= Locust Manor, Queens =

Neighborhood in New York City

Locust Manor is a neighborhood in the New York City borough of Queens. It is bordered on the north by Baisley Boulevard to Irwin Place to Roe Road to 120th Avenue, on the east by the tracks of the Long Island Rail Road to 121st Avenue to Farmers Boulevard, on the south by North Conduit Boulevard, and on the west by Guy R. Brewer Boulevard to 137th Avenue to 173rd Street to 134th Road to Bedell Street. Nearby neighborhoods include Jamaica, South Jamaica, and Rochdale Village. Locust Manor, which was named after a 1906 residential development in the area, was formerly the location of the Jamaica Race Course, which operated from 1903 to 1959, and was torn down in 1960 in order to construct Rochdale Village.

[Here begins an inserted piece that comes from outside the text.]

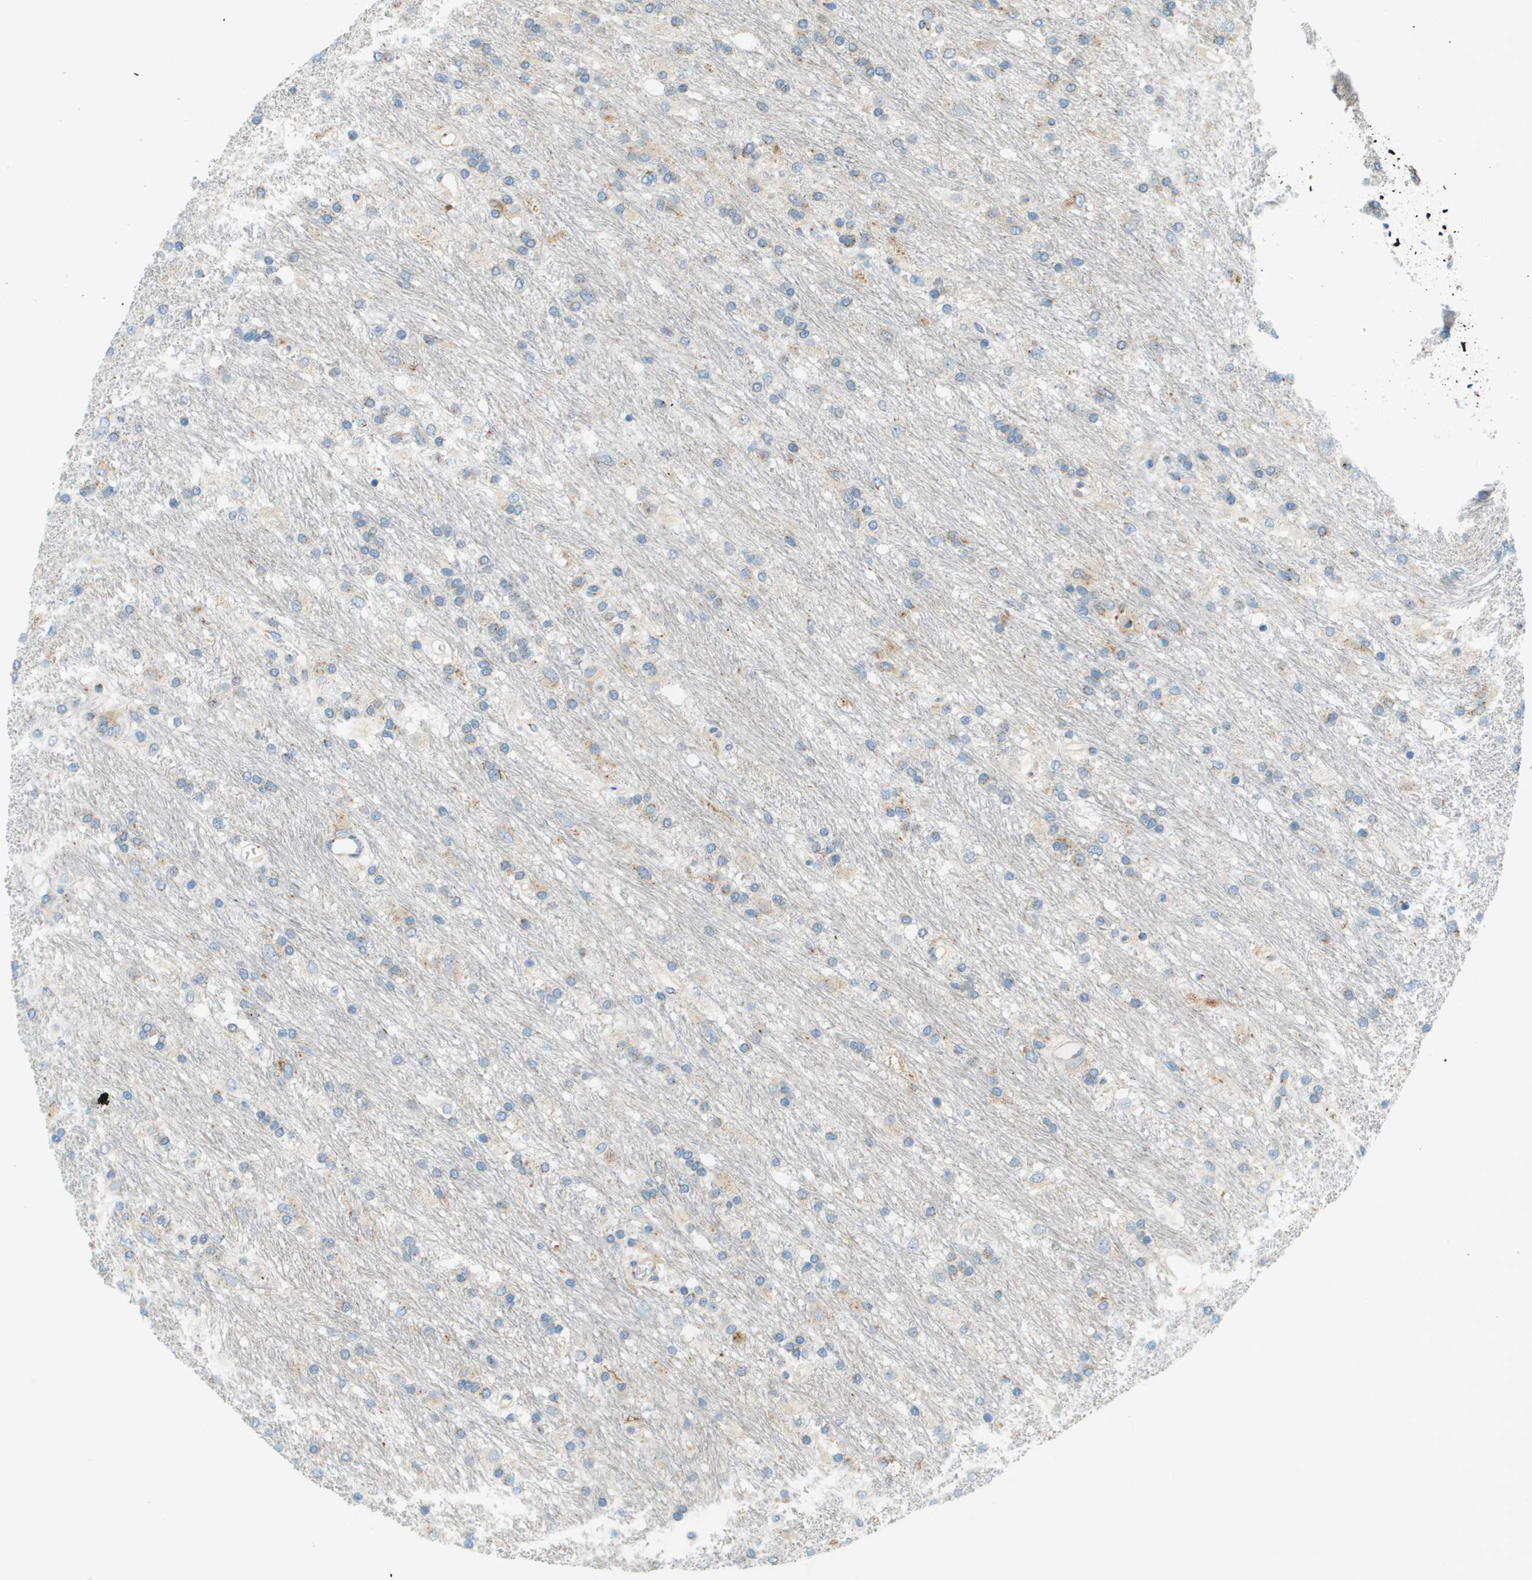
{"staining": {"intensity": "weak", "quantity": "<25%", "location": "cytoplasmic/membranous"}, "tissue": "glioma", "cell_type": "Tumor cells", "image_type": "cancer", "snomed": [{"axis": "morphology", "description": "Glioma, malignant, Low grade"}, {"axis": "topography", "description": "Brain"}], "caption": "Glioma stained for a protein using immunohistochemistry (IHC) reveals no positivity tumor cells.", "gene": "ACBD3", "patient": {"sex": "male", "age": 77}}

Locust Manor is a "quiet residential neighborhood" which is home to a predominantly African American and Afro-Caribbean constituency of middle-class income. Locust Manor Estates, on 172nd Street and Baisley Boulevard, is a state-subsidized residential complex of two- and three-family homes, cooperative apartments and senior-living units, subsidized through the New York City Housing Partnership.

The neighborhood is served by the Locust Manor station on the Long Island Rail Road, located at Farmers Boulevard and Bedell Street, which offers service to Manhattan by both the Far Rockaway and Long Beach branches.